Armenia votes in snap parliamentary election

The elections were called by incumbent PM following protests over the country’s defeat in a war with Azerbaijan last year.

A woman casts her vote at a polling station during the snap parliamentary election in Yerevan [Reuters]

Polls have closed in Armenia for a snap parliamentary election called by Prime Minister Nikol Pashinyan amid growing anger after the country’s defeat in the war against arch-foe Azerbaijan.

Around 2.6 million people are eligible to vote to elect, for a five-year term, the minimum number of 101 parliament members under a proportional electoral system.

A winning party needs to obtain at least 50 percent of seats plus one and can be assigned additional seats in order to form a government.

Polls closed at 8pm (16:00 GMT) in an election being monitored by observers from the Organisation for Security and Cooperation in Europe.

The first official results were expected later on Sunday and early Monday.

The central elections commission said 49 percent of eligible voters cast ballots.

Pashinyan, who has lost much of his appeal since last year’s military defeat, is hoping to renew his mandate but is in a tight race with former president Robert Kocharyan.
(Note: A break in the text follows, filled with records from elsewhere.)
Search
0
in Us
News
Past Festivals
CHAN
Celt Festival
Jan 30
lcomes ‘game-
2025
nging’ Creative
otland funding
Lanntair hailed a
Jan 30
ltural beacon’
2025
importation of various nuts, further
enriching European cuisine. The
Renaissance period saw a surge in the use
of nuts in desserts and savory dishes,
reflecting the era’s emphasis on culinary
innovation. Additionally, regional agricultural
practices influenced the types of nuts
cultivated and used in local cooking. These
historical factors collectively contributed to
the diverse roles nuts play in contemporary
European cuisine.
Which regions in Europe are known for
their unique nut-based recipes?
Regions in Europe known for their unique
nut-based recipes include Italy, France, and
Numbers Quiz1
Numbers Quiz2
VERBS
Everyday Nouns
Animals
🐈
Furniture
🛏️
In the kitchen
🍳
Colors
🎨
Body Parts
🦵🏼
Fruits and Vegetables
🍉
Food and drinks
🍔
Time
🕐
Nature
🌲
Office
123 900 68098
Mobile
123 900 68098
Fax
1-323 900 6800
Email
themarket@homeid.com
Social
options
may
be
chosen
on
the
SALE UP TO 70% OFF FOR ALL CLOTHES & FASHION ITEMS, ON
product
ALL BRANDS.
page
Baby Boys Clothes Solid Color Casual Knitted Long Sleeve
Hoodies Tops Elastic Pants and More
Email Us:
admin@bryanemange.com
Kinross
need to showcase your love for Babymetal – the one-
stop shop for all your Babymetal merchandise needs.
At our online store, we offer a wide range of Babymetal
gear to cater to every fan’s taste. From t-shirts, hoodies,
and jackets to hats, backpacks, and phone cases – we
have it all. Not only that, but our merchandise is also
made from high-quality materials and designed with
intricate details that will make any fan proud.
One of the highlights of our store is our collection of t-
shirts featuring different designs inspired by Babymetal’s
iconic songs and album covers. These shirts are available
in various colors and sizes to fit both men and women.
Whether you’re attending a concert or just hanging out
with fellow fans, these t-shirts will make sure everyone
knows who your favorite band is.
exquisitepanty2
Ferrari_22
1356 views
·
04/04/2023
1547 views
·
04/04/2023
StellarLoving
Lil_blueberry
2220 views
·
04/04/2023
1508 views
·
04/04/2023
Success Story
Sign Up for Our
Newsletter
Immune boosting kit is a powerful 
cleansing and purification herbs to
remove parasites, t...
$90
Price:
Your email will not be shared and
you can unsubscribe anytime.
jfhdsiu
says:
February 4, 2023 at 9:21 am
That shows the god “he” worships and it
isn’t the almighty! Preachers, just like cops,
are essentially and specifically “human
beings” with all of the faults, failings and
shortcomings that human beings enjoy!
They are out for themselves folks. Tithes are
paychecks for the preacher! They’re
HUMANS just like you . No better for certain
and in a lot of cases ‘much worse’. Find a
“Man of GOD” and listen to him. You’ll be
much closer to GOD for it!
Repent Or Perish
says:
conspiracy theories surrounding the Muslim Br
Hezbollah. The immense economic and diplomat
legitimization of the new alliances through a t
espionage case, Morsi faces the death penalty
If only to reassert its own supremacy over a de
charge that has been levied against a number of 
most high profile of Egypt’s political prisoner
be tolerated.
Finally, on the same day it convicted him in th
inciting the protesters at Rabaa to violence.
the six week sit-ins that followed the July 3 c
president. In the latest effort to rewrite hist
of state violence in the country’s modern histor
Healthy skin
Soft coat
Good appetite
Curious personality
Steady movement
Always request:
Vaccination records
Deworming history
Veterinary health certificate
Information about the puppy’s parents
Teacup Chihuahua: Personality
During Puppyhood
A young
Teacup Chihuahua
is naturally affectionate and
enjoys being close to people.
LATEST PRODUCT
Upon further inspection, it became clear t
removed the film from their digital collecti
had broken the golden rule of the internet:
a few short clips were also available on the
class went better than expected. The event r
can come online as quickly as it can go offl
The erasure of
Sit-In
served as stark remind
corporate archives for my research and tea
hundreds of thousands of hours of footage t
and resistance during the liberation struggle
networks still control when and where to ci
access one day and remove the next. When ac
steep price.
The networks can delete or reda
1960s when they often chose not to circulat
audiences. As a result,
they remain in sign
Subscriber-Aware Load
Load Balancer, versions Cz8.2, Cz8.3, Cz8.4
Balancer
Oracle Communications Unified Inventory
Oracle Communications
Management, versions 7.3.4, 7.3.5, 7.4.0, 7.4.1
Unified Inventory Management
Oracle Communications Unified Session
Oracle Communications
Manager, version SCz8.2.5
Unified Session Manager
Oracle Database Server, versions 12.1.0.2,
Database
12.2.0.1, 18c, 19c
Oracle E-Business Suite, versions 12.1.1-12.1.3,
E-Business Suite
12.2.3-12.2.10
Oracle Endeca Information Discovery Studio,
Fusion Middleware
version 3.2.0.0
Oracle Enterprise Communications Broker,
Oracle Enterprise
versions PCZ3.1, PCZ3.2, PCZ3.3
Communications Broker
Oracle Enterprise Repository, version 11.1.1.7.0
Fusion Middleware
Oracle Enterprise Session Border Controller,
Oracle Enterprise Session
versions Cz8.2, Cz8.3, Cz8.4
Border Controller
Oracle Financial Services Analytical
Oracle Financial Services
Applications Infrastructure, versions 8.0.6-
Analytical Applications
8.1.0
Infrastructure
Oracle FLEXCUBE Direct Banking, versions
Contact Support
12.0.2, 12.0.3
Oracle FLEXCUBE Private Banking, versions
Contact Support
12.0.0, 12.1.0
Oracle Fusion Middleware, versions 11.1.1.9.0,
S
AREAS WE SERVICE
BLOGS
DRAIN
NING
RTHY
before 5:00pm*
His critics accuse him of ceding swaths of territory in the breakaway region of Nagorno-Karabakh to Azerbaijan in a truce agreement that ended last year’s fighting and of failing to deliver on reform promises.

A serviceman prepares to vote at a polling station during early parliamentary elections in Yerevan [Karen Minasyan / AFP]

During an aggressive campaign marred by polarising rhetoric, Pashinyan said he expected his Civil Contract party to secure 60 percent of the vote, though some pollsters say those estimates are far-fetched.

The election in the South Caucasus country of around three million people will be watched by Armenia’s Soviet-era master Russia as well as Turkey, which backed Azerbaijan in last year’s six-week war over Nagorno-Karabakh.

Kocharyan appeared in good spirits as he showed up at a Yerevan polling station.

“I voted for worthy peace and economic growth,” he said.

By contrast, Pashinyan did not address reporters at a polling station but wrote on Facebook: “I am voting for the future of our state and people, for the development of Armenia.”

Result hard to predict

Political observers say the election result is hard to predict with voter apathy running high and both Pashinyan and Kocharyan drawing massive crowds in the final days of the race.

Al Jazeera’s Rory Challands, reporting from Yerevan, said that people are hoping “these elections that were brought forward two years are going to confer on the winner some degree of popular legitimacy and give them five years … in which to start grappling with [the country’s] issues”.

However, according to Challands, the morale is low.

“We’ve been speaking to the people who have said essentially none of the politicians on offer are particularly appealing to them anymore and they are still deep in the trauma of their losses as is the whole country,” Challands added.

Armenian President Armen Sarkissian, largely a ceremonial figure, decried attempts “to incite hatred and enmity” and urged law enforcement to prevent any violations.

“These elections are taking place in a difficult situation,” he said on Saturday. “They are of crucial importance for our state and people.”